Fires burning, tanker trucks, at least one school bus, more than ten cars......
Just now breaking.......
My wild a$$ theory.
There looked like there was a freight train that ran along the river and under the bridge at one point. The foundation that the piers stood on where constantly subject to vibration from the train and because these were not underwater they were not inspected as diligently.
The last train that was passing by cause the foundations to shake some more and finally let go.
Though interestingly enough, out of the 2 bridges in the pictures everything structural was visible on this bridge when you look at the old pictures. I was thinking that even without training exactly where I would put explosives if I were a terrorist but then they would be out in the open for anybody to see so once again it does not make sense.
That's a mild experience compared with crossing the Mississippi a bit west and upriver of New Orleans via the Huey P. Long bridge. That old combo railroad/auto traffic bridge is probably overbuilt in some ways, but the narrow lanes and scary old vertical-bar guardrails really crank up the pucker factor.
I believe it's currently being modified to widen the lanes and add additional lanes, and it's about damned time. I just hope those engineers triple-checked their math.
You will be hearing these words a lot in the coming days.
Corrosion and Fatigue.
Are you addicted to the Valium yet? ;^)
that describes Shep’s performance last night on Fox to a “T” LOL
LOL, haha
I actully thought Shep did pretty good.
When the superstructure supports, the steel that supports the road bed fails, the roadbed takes on significant stress. The stress will be distributed in that sheet as tension and compression.
The roadbed is a sheet of reenforced concrete. Where there's tension, and the stress rises to the breaking point, the concrete simply cracks and the rebar yeilds. Where there's compression, and the stress hits the failure limit, the concrete "explodes". It pulverizes and shoots out with all the energy that was contained in the concrete at that location, prior to the failure. IOWs, the static potential energy contained in those portions of the sheet that were under compression, was released as kinetic energy in the form of flying concrete dust and the shock wave created by that release. Those areas that failed in tension, simply crack, with the energy going into movement of the large broken sections and the shockwave created by the propagation of the crack.
In this case, the steel had yielded prior to the catastrophic failure. Regardless of what the rat politicos said in the various interviews. The engineering reports noted cracks in the steel. Cracks in the steel are never simply cosmetic. Cracks in the steel only occur when stress is applied. Cracks in mild steel, as is the case here, indicate fatigue, which is a microscopic rearrangement of atoms that aligns and separates grain boundaries in the steel "along the crack". That means the steel can not support what it originally could and the roadbed, the reenforced concrete sheet, now contains a considerable stress pattern that the sheet was never intended to contain.

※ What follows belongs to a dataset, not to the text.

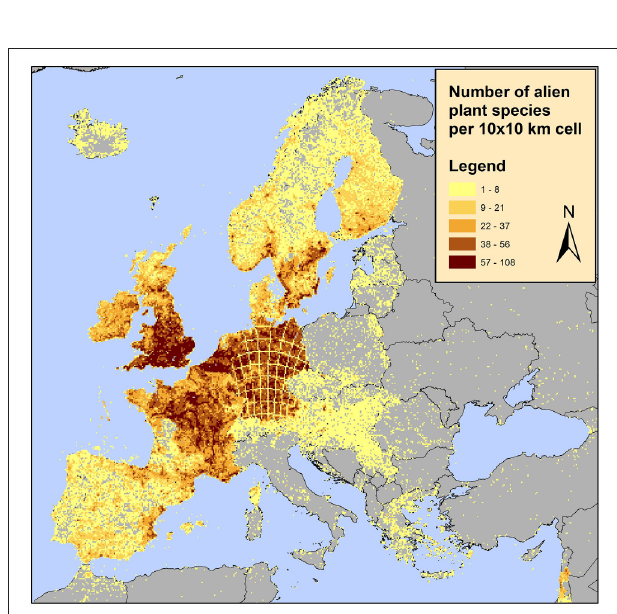
FIGURE 5 | Distribution of alien plants in Europe on a 10 10 km 2 grid × according to the available data in the European Alien Species Information Network (EASIN; Katsanevakis et al., 2015). These spatial data, integrated in EASIN, originate from the following sources: (1) the Global Biodiversity Information Facility (GBIF; http://www.gbif.org/); (2) the Global Invasive Species Information Network (GISIN; http://www.gisin.org); (3) the Regional Euro-Asian Biological Invasions Centre (REABIC; http://www.reabic.net/); (4) the European and Mediterranean Plant Protection Organization (EPPO; http://www.eppo.int/); (5) the Norwegian Biodiversity Information Centre (NBIC, http://www.biodiversity.no/) and (6) EASIN-Lit (http://easin.jrc.ec. europa.eu/About/EASIN-Lit; Trombetti et al., 2013).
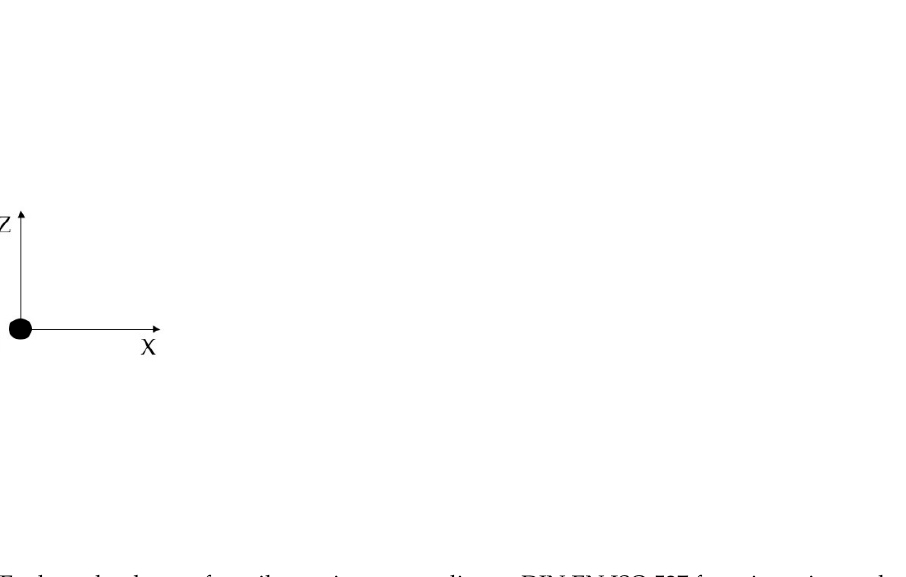
Figure 1. Evaluated volume of tensile specimen according to DIN EN ISO 527 for orientation and length of glass fi ber.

The various interviews all say the roadwork was simply cosmetic resurfacing. That was not the case. The concrete sheet was being hammered and cut. That action caused the stress contained at those points to be redistributed to other intact areas of the sheet, so that those areas hit their failure limit. Once the sheet gave, it redistributed the forces on the fatigued steel of the superstructure, which was already stressed close to breaking(it had already began to crack), and the whole thing went down.

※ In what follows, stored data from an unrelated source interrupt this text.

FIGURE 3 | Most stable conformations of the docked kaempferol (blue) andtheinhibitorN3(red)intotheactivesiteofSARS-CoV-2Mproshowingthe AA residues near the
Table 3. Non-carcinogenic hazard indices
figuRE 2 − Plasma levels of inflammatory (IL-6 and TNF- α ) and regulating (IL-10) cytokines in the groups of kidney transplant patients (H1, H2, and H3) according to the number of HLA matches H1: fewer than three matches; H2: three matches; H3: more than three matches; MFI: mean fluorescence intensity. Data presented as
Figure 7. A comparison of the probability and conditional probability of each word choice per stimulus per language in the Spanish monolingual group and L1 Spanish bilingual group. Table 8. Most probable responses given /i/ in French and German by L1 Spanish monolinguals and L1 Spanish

Neither the engineers that inspected the bridge, or the ones hired to do the repairs had any appreciation for what they were working on. The proof is in the water.

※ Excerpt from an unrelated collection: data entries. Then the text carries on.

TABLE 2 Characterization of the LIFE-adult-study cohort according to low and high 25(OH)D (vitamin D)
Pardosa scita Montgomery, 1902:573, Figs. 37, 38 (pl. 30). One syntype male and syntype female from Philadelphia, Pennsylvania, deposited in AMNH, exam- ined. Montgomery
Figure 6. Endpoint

There has to be more than that.
Heard this morning that 20 families are awaiting news of missing kin. There must be some vehicles that were carried downstream or are under the rubble in the water.
The only way to determine the cause is forensic analysis of the evidence. Everything else is pure speculation and deserves no emphasis.
Nevermind, maybe it does make sense. Only have to take out one pylon to take out the whole bridge post 1919. LOL, I won't tell where I though was the best place to put explosives with an untrained mind and he found this info on the internet.
Just like I thought no demolition expert needed.